Beautiful landscapes feature in several of Elizabeth Jenkins’ paintings. Now she has created her own on Otago peninsula. Kim Dungey reports.
Elizabeth Jenkins swears she has the world’s greatest collection of banana boxes.
It’s a result of moving multiple times and having "far too much stuff".
Now, however, she has put down roots in Otakou and, with the help of a builder and friends, completely renovated a small seaside cottage.
Along the way, the painter and keen gardener has turned her hand to all manner of tasks, including fencing — the drop saw is her favourite power tool and she has been through two of them.
"If the house has a style," she says, "I like to think it’s coastal country."
The kitchen came from the historic Mona Vale gatehouse in Christchurch, which she used to rent, and includes a pine work top. Adjacent to this are a butler’s pantry and a walk-through larder. The latter’s narrow shelves are neatly stacked with jars of rice, flour and sugar.
In the living area, she added a log burner and French doors that lead to a new deck with a view of the water.
The bedroom, bathroom and laundry were also renovated.
Lavender Blue cottage takes its name and exterior colour scheme from one of her favourite plants; Lavender Cottage would have sounded "a bit old-ladyish".
Once the land behind the house had been cleared with a bulldozer, Mrs Jenkins transformed the site from bare dirt to delightful, densely-planted garden. A dilapidated shed was replaced by an art studio that is open to the public.
The cottage garden features pergolas, decks, a small pond, raised vegetable beds and espaliered fruit trees. A long, narrow lawn leads the eye to a "moongate" which is set into green foliage against the hill.
Roses and wallflowers bloom alongside heucheras and alchemilla mollis; soft pastels combine with white and lime green in a colour scheme reminiscent of an artist’s palette.
The former high school teacher has always been creative, playing violin in the Auckland and Christchurch symphony orchestras, arranging flowers for weddings and designing ecclesiastical vestments and costumes for operas and ballets. A member of the Otago Art Society, she specialises in oil paintings of New Zealand birds and volunteers at Glenfalloch Garden.
After emigrating from England with her family when she was nine, Mrs Jenkins attended school and university in Dunedin. Later she created a Welsh slate cottage and large garden on 0.8ha of land on Banks Peninsula, providing talks, garden visits and home-cooked lunches for more than 5000 visitors.
It was 2008 when she moved into the 1905 Mona Vale gatehouse.
"It was just the most lovely place to live and I planned to be there 10 years," she explains.
"Then the earthquake happened and that was the end of that."
On February 22, 2011, she was eating lunch when chimneys crashed through the roof and the ceiling fell on to the dining table.
A couple of hours later, she watched as thousands of sombre office workers filed past on their way home: "They filled Fendalton Rd as far as the eye could see and there wasn’t a sound ... It was very eerie."

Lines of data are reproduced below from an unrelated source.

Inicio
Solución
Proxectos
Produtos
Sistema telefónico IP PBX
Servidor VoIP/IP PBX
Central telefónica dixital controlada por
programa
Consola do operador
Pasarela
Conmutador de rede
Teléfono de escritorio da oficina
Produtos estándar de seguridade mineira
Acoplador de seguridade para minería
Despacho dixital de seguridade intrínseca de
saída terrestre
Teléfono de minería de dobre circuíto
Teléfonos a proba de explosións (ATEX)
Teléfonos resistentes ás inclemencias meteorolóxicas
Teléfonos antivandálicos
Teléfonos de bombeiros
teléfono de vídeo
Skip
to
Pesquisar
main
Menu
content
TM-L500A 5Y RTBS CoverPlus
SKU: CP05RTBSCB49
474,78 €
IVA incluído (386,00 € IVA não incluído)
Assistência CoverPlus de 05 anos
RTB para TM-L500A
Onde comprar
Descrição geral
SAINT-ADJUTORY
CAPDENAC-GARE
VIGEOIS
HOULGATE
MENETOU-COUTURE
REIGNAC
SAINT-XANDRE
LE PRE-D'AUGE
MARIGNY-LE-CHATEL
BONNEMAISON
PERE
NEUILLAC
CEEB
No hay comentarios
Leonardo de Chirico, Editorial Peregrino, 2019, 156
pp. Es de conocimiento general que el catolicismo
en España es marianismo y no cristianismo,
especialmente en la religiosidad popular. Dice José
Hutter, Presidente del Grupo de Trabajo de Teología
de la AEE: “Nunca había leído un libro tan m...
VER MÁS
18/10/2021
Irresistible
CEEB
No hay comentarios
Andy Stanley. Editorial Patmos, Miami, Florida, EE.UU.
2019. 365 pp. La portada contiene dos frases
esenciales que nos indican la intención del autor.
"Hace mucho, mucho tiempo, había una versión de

"I rather foolishly bought it after being advised that it was quite sound and good value," she says, adding with a laugh that it was neither.
The initial appeal was the modest price but Mrs Jenkins has grown to love the area. Part of her childhood was spent on Welbeck Estate in the Sherwood Forest near Sheffield, and she has always enjoyed the peace and beauty of the countryside.
For now, at least, her 100 or so banana boxes filled with china, fabrics and art supplies remain in storage in her cupboards.
"I’ve made some wonderful friends locally and I’m enjoying the property," she says.